# Source data:
== Segment start ==
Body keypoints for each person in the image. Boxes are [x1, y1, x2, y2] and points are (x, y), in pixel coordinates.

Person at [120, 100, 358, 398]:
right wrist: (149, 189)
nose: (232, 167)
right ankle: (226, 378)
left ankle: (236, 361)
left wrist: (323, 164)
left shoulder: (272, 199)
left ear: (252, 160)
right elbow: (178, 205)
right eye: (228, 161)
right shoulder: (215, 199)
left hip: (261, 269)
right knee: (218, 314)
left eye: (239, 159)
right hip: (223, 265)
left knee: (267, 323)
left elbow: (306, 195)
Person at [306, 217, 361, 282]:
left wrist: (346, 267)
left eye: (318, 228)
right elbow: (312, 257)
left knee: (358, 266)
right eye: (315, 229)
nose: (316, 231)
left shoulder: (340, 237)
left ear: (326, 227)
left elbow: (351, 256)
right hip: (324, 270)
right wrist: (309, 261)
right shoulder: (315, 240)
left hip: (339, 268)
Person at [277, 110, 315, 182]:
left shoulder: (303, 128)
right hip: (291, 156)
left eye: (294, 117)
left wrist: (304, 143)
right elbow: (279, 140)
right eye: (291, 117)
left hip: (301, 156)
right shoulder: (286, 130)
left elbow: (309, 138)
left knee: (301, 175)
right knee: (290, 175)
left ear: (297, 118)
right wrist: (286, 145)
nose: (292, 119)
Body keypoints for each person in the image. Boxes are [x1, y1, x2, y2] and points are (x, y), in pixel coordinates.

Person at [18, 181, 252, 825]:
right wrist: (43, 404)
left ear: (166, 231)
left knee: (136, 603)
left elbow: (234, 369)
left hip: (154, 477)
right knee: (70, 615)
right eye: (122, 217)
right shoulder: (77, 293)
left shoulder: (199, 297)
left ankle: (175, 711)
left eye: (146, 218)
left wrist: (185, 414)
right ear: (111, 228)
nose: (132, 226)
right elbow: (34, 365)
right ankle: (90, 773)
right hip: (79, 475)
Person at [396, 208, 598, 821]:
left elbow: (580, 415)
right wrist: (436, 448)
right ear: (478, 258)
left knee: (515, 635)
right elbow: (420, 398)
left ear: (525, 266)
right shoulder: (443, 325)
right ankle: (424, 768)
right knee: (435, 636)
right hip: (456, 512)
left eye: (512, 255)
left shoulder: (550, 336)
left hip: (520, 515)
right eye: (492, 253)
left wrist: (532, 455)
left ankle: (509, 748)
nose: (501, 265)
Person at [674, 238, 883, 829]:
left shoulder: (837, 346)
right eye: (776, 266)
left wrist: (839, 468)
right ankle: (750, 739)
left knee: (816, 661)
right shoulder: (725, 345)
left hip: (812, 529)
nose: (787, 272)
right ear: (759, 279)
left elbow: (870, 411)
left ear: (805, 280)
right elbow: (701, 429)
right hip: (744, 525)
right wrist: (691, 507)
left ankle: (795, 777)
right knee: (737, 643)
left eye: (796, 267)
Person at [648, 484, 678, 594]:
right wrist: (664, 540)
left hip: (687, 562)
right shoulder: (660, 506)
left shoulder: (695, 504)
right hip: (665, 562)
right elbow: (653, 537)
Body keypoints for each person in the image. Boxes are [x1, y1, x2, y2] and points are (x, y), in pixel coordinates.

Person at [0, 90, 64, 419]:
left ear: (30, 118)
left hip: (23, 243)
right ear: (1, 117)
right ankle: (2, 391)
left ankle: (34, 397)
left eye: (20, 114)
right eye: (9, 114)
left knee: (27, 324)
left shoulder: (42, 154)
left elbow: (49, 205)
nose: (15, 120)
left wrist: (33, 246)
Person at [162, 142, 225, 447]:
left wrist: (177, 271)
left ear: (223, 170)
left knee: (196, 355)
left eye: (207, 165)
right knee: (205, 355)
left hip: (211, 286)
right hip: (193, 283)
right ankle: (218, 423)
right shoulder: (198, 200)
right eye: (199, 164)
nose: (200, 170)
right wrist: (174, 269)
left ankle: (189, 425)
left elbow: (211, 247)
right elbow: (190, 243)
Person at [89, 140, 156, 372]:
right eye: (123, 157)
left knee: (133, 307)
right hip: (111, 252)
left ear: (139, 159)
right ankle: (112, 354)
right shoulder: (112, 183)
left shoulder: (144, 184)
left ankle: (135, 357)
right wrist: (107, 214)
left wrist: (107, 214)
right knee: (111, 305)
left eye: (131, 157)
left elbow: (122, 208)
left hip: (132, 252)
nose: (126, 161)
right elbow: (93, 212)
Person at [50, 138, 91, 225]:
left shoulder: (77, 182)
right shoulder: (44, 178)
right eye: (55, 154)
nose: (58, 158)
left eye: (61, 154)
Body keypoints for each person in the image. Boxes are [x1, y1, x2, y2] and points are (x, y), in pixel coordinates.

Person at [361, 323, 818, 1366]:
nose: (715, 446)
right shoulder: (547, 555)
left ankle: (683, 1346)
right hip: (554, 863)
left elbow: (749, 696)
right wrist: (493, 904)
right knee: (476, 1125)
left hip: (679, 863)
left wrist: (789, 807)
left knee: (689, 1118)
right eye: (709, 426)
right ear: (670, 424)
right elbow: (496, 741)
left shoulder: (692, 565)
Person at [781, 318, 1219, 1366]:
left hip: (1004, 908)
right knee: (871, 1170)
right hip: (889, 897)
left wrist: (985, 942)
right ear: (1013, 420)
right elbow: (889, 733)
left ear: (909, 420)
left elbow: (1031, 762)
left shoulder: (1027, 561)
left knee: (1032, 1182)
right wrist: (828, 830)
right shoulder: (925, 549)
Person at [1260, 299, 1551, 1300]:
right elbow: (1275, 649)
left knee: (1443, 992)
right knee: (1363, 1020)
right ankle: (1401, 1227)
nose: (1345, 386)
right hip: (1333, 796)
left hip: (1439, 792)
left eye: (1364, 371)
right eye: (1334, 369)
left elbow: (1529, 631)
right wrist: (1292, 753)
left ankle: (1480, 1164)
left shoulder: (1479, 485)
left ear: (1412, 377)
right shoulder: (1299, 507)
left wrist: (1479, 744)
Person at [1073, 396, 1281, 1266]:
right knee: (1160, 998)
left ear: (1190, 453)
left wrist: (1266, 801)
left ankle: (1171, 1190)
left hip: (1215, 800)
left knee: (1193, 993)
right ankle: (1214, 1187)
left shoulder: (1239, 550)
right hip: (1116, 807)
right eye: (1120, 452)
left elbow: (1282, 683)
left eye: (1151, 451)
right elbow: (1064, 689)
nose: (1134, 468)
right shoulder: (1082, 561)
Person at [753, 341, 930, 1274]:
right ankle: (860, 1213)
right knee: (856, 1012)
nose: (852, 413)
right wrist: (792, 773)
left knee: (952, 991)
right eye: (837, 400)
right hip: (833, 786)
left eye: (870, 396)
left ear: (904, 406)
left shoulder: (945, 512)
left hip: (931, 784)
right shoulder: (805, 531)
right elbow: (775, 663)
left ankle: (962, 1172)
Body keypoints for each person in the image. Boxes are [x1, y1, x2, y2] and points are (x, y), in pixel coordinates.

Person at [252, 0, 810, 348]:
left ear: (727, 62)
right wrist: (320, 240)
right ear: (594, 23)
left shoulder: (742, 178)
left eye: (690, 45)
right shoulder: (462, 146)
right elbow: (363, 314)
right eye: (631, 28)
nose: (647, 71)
== Segment end ==
# Exercise goal:
Please copy, exactly and with nothing else, the lines above beginning at the line that has "left shoulder: (695, 504)" and ending with the line that has "left elbow: (49, 205)".

# Expected answer:
left shoulder: (695, 504)
right hip: (665, 562)
right elbow: (653, 537)
Body keypoints for each person in the image. Boxes are [x1, y1, x2, y2] and points are (x, y), in pixel coordinates.

Person at [0, 90, 64, 419]:
left ear: (30, 118)
left hip: (23, 243)
right ear: (1, 117)
right ankle: (2, 391)
left ankle: (34, 397)
left eye: (20, 114)
right eye: (9, 114)
left knee: (27, 324)
left shoulder: (42, 154)
left elbow: (49, 205)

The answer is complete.